Tentando traduzir para ‘linguagem de gente’ o que ele disse, com a ressalva de possível equívoco da minha parte, deduzo que a ação do governo deveria ter sido protocolizada na Vara da Fazenda Pública (que seria o tal ‘juízo natural’) e não no TJ.

A propósito, outro jurista do mesmo naipe lembrou que nesse proceder o Ricardo I deveria ter se mirado nos Cássio I e II. Cássio, quando foi à Justiça pedir a ilegalidade de uma greve de policiais civis, o fez perante a Vara da Fazenda Pública.

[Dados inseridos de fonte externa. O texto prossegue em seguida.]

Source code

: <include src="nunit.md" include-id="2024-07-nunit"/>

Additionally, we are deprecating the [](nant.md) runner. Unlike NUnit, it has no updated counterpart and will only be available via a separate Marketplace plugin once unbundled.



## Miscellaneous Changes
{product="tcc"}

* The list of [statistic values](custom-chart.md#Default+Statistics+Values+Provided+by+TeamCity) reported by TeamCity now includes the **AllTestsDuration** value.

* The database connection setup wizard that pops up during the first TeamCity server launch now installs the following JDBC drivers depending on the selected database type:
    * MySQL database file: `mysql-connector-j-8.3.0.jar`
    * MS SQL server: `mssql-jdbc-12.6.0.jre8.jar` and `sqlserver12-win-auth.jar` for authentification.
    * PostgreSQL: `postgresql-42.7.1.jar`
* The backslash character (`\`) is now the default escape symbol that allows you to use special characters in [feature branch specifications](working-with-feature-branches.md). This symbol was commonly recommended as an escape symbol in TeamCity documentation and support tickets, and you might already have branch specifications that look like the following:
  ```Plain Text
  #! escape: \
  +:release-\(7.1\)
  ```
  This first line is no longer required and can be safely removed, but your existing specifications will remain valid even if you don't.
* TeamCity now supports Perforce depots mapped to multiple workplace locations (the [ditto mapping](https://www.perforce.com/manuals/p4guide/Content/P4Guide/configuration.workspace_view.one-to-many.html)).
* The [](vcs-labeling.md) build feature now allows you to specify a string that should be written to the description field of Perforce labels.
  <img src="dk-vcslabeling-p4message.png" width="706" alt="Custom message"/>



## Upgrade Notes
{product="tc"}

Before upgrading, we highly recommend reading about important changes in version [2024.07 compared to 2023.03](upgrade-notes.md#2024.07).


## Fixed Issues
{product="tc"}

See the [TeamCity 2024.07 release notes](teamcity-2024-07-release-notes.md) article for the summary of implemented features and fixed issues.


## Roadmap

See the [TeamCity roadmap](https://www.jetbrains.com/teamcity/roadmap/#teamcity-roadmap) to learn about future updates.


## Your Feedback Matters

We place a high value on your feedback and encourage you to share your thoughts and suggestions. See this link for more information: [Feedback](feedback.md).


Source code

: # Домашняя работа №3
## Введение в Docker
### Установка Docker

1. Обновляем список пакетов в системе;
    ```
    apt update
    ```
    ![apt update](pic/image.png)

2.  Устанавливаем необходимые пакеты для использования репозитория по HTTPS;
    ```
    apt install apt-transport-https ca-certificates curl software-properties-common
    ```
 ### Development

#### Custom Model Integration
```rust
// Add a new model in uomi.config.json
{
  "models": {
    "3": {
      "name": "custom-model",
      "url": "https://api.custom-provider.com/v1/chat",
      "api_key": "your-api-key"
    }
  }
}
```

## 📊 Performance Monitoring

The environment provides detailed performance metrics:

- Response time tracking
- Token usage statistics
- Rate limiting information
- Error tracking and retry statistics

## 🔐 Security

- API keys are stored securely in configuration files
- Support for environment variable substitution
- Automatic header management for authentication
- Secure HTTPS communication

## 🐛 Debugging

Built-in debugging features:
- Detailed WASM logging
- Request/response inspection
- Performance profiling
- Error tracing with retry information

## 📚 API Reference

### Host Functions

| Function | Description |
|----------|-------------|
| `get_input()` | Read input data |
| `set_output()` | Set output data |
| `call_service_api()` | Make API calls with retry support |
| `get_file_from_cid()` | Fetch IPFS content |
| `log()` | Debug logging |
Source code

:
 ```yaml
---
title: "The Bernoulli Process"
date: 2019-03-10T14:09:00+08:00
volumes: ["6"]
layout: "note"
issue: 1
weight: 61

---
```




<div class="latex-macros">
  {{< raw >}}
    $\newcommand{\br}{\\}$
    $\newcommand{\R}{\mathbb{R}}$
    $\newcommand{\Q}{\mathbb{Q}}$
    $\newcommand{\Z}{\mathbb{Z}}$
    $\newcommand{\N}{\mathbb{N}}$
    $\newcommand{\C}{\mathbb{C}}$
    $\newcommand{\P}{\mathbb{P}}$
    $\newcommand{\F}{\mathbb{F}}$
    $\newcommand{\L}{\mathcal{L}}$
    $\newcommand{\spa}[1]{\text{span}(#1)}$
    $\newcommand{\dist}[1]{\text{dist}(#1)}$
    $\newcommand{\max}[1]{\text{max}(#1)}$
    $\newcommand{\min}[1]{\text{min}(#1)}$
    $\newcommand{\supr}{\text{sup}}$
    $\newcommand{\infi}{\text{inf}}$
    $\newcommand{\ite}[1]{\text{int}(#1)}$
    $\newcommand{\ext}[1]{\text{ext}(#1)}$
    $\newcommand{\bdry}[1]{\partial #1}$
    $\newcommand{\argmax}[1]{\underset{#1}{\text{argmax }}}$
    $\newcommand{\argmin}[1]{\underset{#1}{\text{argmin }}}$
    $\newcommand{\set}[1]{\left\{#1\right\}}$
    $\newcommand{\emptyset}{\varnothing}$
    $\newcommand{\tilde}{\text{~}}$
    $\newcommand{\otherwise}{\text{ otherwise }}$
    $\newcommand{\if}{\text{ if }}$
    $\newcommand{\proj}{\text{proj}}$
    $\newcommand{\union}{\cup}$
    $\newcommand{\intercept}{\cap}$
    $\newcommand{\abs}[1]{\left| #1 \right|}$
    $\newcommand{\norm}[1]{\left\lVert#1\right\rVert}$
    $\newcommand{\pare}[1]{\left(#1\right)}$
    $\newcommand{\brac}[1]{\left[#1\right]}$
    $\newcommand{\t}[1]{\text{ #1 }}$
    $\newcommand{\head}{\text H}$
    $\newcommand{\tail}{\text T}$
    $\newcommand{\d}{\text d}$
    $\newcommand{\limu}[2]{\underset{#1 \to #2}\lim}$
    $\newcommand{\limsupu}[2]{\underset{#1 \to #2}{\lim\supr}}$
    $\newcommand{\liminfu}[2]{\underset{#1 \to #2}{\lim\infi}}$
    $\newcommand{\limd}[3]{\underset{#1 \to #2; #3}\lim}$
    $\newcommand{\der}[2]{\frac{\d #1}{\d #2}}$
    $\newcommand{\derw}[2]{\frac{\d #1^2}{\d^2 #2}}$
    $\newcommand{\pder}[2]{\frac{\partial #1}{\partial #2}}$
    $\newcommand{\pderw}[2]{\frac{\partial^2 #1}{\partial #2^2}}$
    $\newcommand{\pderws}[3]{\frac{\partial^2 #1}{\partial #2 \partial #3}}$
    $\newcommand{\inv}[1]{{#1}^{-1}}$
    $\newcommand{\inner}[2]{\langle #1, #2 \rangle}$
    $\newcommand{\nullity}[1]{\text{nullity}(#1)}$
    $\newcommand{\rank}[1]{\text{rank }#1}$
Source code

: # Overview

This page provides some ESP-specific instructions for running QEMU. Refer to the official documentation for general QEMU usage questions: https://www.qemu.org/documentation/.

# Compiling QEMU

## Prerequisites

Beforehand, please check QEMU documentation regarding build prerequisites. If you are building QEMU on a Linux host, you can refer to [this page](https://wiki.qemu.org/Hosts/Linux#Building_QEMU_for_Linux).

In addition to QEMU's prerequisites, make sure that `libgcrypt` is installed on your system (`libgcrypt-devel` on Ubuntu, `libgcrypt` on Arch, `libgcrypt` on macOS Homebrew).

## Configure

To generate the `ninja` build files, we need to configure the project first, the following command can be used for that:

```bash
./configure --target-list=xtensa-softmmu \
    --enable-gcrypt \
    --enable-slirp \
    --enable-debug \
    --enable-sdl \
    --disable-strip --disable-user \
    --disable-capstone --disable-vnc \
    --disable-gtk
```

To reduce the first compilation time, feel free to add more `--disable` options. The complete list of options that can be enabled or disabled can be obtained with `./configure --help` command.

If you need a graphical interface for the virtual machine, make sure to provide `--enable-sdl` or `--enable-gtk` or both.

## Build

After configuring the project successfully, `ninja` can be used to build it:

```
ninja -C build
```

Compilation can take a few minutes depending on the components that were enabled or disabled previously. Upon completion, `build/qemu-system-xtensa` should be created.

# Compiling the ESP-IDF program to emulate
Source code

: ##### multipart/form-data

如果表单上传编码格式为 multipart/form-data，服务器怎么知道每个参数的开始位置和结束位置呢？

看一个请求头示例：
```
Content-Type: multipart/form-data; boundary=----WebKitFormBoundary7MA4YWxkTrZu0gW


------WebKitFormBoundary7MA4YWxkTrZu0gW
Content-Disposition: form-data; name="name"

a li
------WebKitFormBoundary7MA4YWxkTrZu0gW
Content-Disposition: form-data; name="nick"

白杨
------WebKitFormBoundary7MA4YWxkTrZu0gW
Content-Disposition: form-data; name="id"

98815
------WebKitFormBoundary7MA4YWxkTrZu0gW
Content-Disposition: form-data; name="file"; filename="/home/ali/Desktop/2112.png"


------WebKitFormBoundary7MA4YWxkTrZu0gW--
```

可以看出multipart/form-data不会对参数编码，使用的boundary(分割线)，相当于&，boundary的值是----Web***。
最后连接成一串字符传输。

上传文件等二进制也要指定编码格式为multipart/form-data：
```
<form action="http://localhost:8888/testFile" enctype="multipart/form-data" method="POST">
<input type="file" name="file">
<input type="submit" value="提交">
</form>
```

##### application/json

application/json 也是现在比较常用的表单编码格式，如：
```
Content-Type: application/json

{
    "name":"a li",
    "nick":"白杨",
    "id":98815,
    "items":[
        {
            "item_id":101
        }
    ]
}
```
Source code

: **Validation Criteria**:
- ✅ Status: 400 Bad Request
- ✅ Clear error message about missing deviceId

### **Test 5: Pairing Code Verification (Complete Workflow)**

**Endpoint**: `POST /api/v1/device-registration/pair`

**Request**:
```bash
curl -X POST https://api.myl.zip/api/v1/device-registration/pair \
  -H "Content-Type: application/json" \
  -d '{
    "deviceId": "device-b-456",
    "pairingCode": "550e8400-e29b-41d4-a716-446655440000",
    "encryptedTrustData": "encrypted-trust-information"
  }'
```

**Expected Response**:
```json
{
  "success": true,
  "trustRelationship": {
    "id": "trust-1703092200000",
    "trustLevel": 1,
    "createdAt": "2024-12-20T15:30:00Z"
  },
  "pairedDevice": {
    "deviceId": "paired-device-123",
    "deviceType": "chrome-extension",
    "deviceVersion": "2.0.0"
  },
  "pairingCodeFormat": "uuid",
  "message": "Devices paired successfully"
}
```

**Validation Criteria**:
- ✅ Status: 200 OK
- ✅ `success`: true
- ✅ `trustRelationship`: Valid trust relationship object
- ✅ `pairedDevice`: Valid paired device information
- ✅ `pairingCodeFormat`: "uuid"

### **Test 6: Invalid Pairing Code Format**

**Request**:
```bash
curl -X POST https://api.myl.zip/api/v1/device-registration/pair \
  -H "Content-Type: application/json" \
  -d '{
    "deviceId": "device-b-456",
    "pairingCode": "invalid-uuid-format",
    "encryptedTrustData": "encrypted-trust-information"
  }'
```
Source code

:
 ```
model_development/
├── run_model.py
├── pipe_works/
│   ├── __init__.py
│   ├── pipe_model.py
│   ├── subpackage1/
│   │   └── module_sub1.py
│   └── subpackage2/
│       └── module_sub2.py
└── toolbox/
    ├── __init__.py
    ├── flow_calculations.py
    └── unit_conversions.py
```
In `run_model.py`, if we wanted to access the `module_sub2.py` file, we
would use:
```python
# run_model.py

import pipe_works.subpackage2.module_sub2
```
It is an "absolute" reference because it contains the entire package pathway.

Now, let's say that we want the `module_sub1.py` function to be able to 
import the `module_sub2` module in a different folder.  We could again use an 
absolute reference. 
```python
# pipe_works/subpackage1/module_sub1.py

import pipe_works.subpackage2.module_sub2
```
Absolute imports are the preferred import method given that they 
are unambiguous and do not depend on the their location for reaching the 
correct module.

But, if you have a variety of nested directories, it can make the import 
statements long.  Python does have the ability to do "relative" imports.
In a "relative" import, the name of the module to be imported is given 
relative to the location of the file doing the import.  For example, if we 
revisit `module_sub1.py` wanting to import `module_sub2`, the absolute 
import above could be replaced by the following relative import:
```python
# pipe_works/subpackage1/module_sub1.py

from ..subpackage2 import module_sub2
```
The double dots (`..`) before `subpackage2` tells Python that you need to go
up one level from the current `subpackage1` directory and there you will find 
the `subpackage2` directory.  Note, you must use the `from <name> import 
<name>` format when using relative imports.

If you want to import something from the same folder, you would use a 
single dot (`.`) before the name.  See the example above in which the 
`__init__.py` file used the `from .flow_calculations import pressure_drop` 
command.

“E quem decidiu a parada, em favor do governo, foi a juíza Silvanna Lisboa, da 2ª Vara da Fazenda Pública. E quem entrou com a ação foi o Doutor Harrison Targino, então procurador geral do Estado. Pergunte a ele se não é verdade”, recomendou.

Pergunto mais não, amigo

Confio na sua informação e lhe digo, com toda sinceridade, o que a experiência me tem ensinado nos últimos meses: tentar ouvir um governo truculento assim ou figuras desse governo é como dar banho em doido. Você perde o tempo e o sabão.

De qualquer forma, esse meu amigo acredita que os advogados do Sindicato dos Trabalhadores em Educação no Estado (Sintep) e da Associação dos Professores de Licenciatura Plena (APLP) têm condições de derrubar a liminar do governo no STJ.

Além de pedirem ao Tribunal Superior de Justiça o reconhecimento da legalidade da greve, os professores devem argumentar pela ilegalidade da liminar concedida em razão de ‘abuso de competência por supressão de instância’.

No mais é esperar para o final deste ano mais uma truculência desse governo, dessa vez contra os alunos, todo o sistema educacional e a própria legislação que rege o ensino.

Vai acontecer se não houver reposição do salário cortado agora em maio, porque não haverá reposição dos dias de greve. Repondo aulas sem receber por elas, os professores cometem uma ilegalidade, porque assim estariam trabalhando de graça para o governo, provocando o enriquecimento sem causa do Estado.

Resumindo: sem devolver o que tomou o governo não fecha o ano letivo. Que, segundo a lei, deve ter 200 dias de efetivo trabalho escolar. Mas de que vale a lei diante de um governo que oprime os governados desse jeito, um jeito muito truculento de ser.